How could I be infected?
This malware infects systems by first being distributed through modified software packages. These packages are downloaded through third-party app stores (not the App Store Apple includes in OS X), and from underground Web sites that distribute pirated software. If you suspect software on your system that you have downloaded in the past six months has been from suspect sources such as these, then there might be an area for concern; however, if you have only installed software from the App Store or from an official download from a reputable distributor or developer, then you likely have nothing to worry about.
Are there known symptoms of an infection?
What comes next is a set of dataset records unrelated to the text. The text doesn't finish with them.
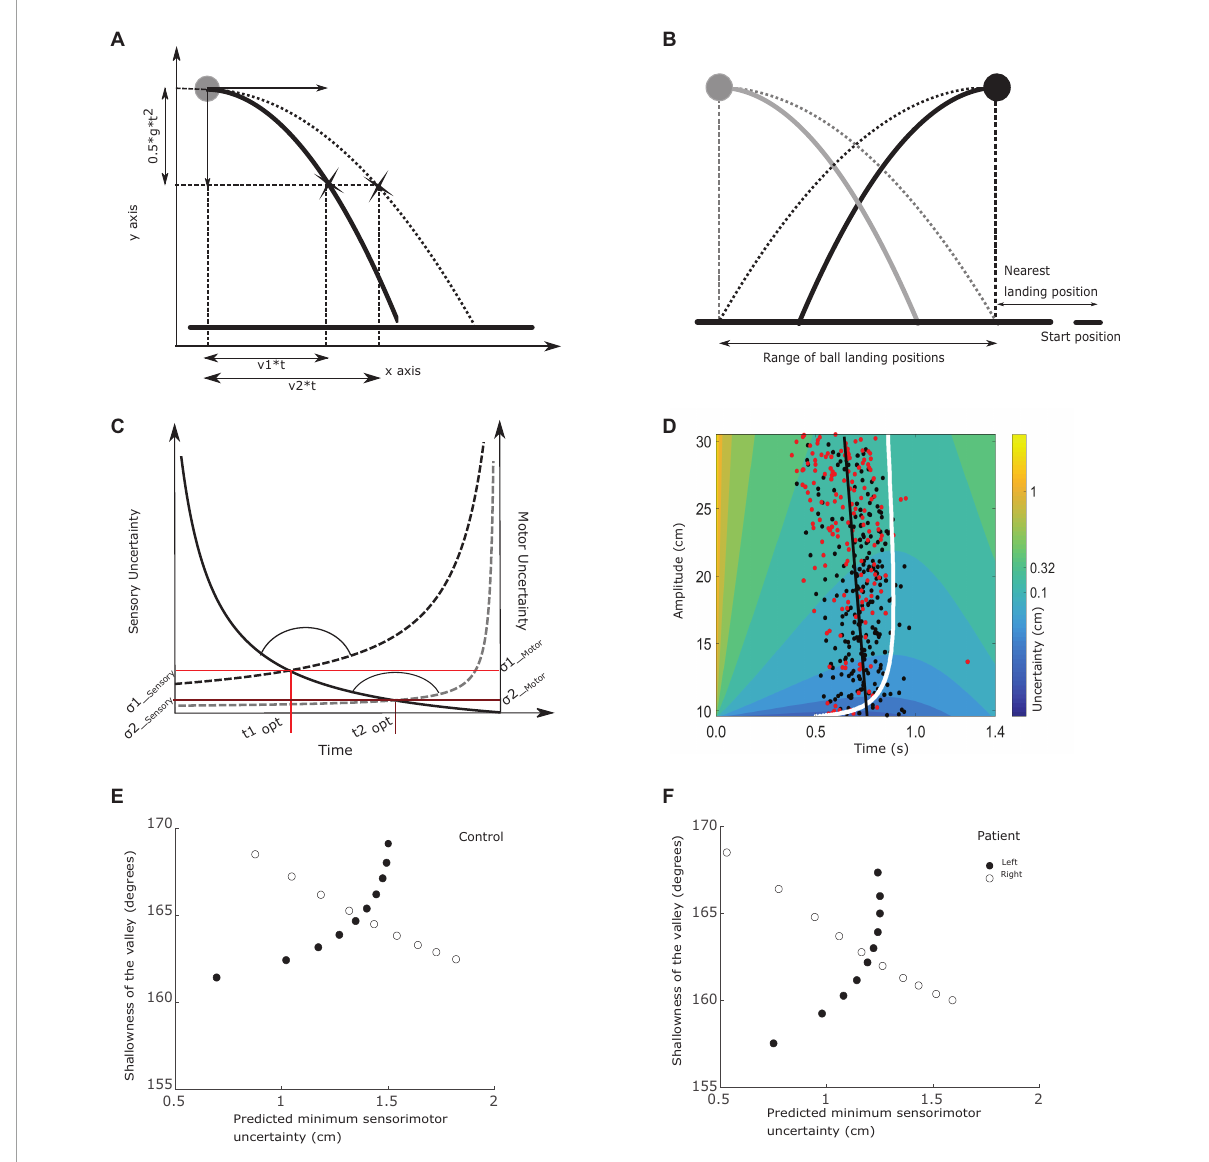
FIGURE2 Relations between outcome measures. (A) Trajectory uncertainty. The ball is projected with a horizontal velocity v1 (between 0 and 15 cm/s) and no initial vertical velocity. The vertical acceleration is set to 25 cm/s 2 . After t seconds, the ball will have traveled v1*t cm horizontally and 0.5*g*t2 vertically. Since the starting height is fixed, the ball always reaches ground level after 1.4 s. Subjects can only move the paddle horizontally at ground level and need to estimate where the ball will hit the ground based on sensory information about the ball trajectory. Sensory uncertainty, at-least in this design, depends on the initial horizontal velocity of the ball; with increasing velocity sensory uncertainty increases. (B) Starting positions. The ball could start from two positions, 20 cm apart, whereas the hand always started moving from the bottom right corner. The horizontal black line represents the ground level. The closest landing position was 9 cm from the hand starting position and was associated with 0 cm/s or 15 cm/s horizontal velocity. In the figure, we obscured a portion of the trajectories to give an indication of the uncertainty of the final landing position with limited viewing duration of the trajectory. Using two starting positions of the ball, we have pairs of trials that require the same movement amplitude but have different sensory uncertainty due to different horizontal ball velocities (e.g., black ball falling straight down and gray ball being projected with 15 cm/s towards the subject). Similarly, we have trials where the same sensory uncertainty is traded off with two different motor uncertainties coming with different movement amplitudes, as shown in the thick black and gray lines. Here the ball is projected with the same horizontal speed, but due to the different starting positions of the ball requires movements of different amplitude to catch the ball. (C) The tradeoff between sensory and motor uncertainty. Here we illustrate the tradeoff between sensory and motor uncertainties using two trials as examples. Sensory uncertainty is represented by the solid line and two motor uncertainties by the dashed lines. As the trial time progresses, sensory uncertainty decreases as more of the trajectory has been seen by the subject. By contrast, motor uncertainty increases as the trial progresses. Here we show two examples of motor uncertainty curves; the lower one represents amovementofsmallamplitude(e.g.,fortheballfallingalongthegraypathin B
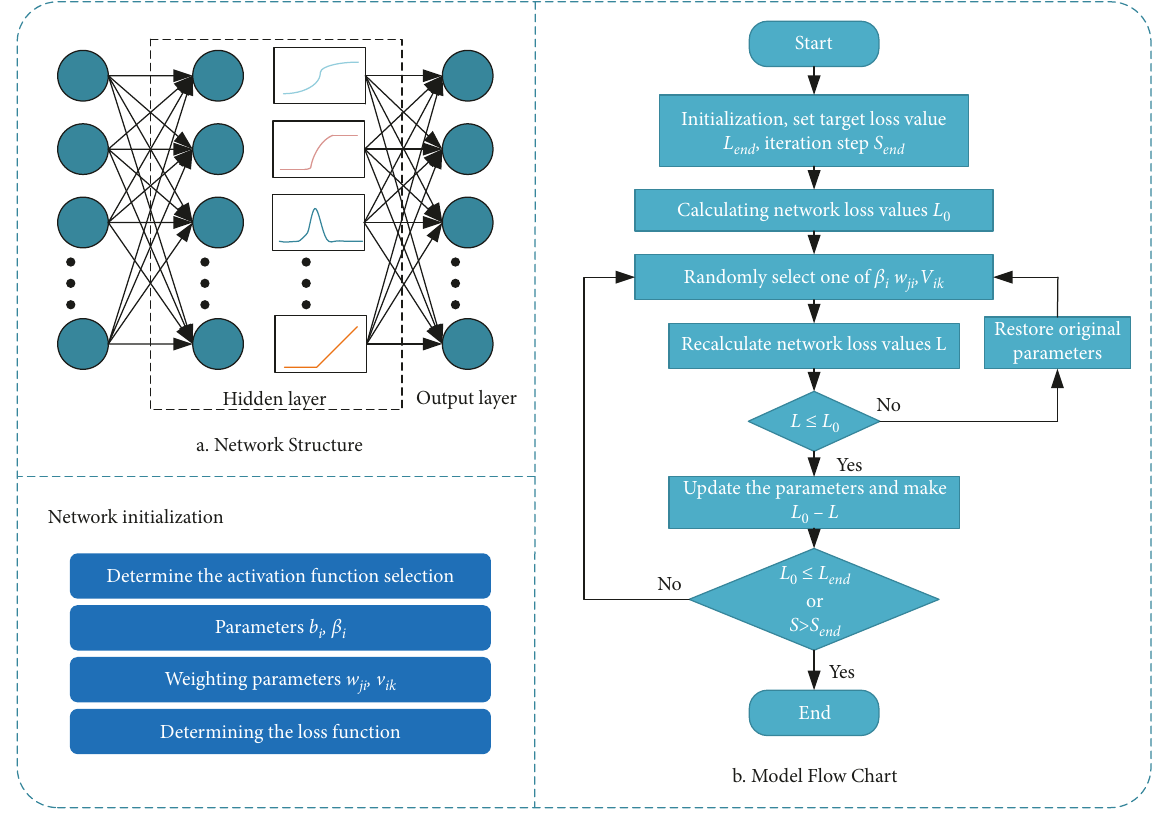
Figure 2: A Monte Carlo method based on neural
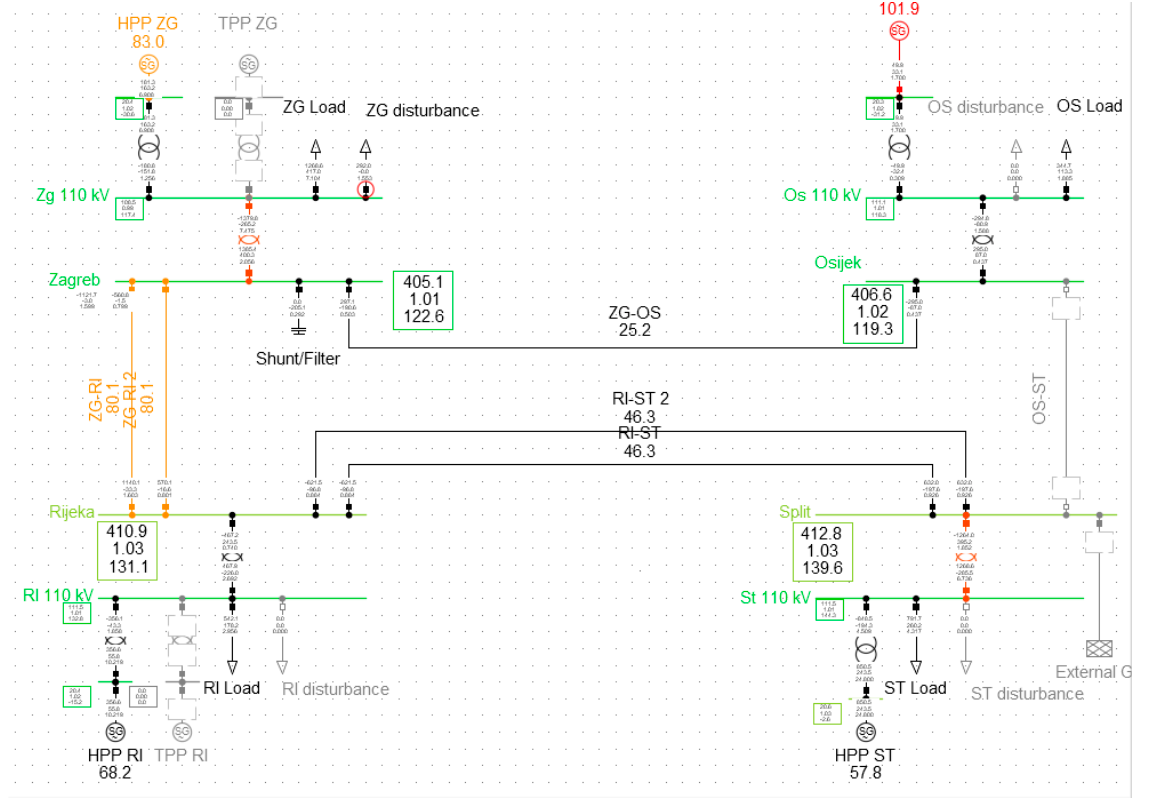
Figure 11. Line loadings and voltage profile with increased transmission capacities between north and south.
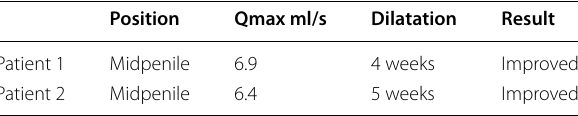
Table 3 Characteristics of patients of subcoronal tightening Position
How do I detect WireLurker?
The WireLurker malware installs a number of files on your OS X system, which set it up to detect any iOS systems you attach by a USB cable, and then install malware into that iOS device. If you have any of these files on your Mac, then you likely have the malware installed. These have been outlined by Palo Alto Networks, the company that discovered the malware, and for the current variant of the malware include the following files:
- A file called “run.sh” in the Macintosh HD > Users > Shared folder
- Any of the following files in the Macintosh HD > Library > LaunchDaemons folder
com.apple.machook_damon.plist com.apple.globalupdate.plist com.apple.watchproc.plist com.apple.itunesupdate.plist
- Any of the following files in the Macintosh HD > System > Library > LaunchDaemons folder
com.apple.appstore.plughelper.plist com.apple.MailServiceAgentHelper.plist com.apple.systemkeychain-helper.plist com.apple.periodic-dd-mm-yy.plist
- In addition, the following files and folders will be in the hidden usr/bin directory, which can be opened by pressing Shift-Command-G in the Finder and then then entering “/usr/bin” in the path field that shows up:
globalupdate/usr/local/machook/ WatchProc itunesupdate com.apple.MailServiceAgentHelper com.apple.appstore.PluginHelper periodicdate systemkeychain-helper stty5.11.pl
If you see any or all of these files in your Mac’s hard drive, then your Mac has likely been compromised. You can remove the malware by removing these files and restarting your system, which should clear it fully; however, Palo Alto Networks has released a python script that will do this for you. The script can be found at this github project, and you can also run it by opening the Terminal and then running the following two commands (copy and paste all lines of each command). The first command downloads the script, and the second runs it in the Terminal–you will need administrative access to run these scripts:
curl -O https://raw.githubusercontent.com/PaloAltoNetw\ orks-BD/WireLurkerDetector/master/WireLurkerDetectorOSX.py
How do I remove WireLurker from iOS?
If you have detected WireLurker on your Mac and have attached your iOS device to it with a USB cable, then you likely have compromised your iOS device. In this case, you should take no chances and wipe your iOS device:
- Use iCloud to back up your device and all personal data on it
- Go to Settings > General > Reset
- Tap “Erase All Content and Settings” to clear all apps and data from the device
- Restart your iOS device and set it up again
- Sign into iCloud when you set up your iOS device and restore your backed up data
- If needed, download your apps again from the App Store
You can also attach your iPhone or iPad to your Mac and use the “Restore iPhone/iPad” button in iTunes to factory-reset the device. The key to these steps is they clear out all programs on your iOS device which may have been compromised, and replace them with fresh copies. Your data and files should all be preserved, though you might lose some application settings.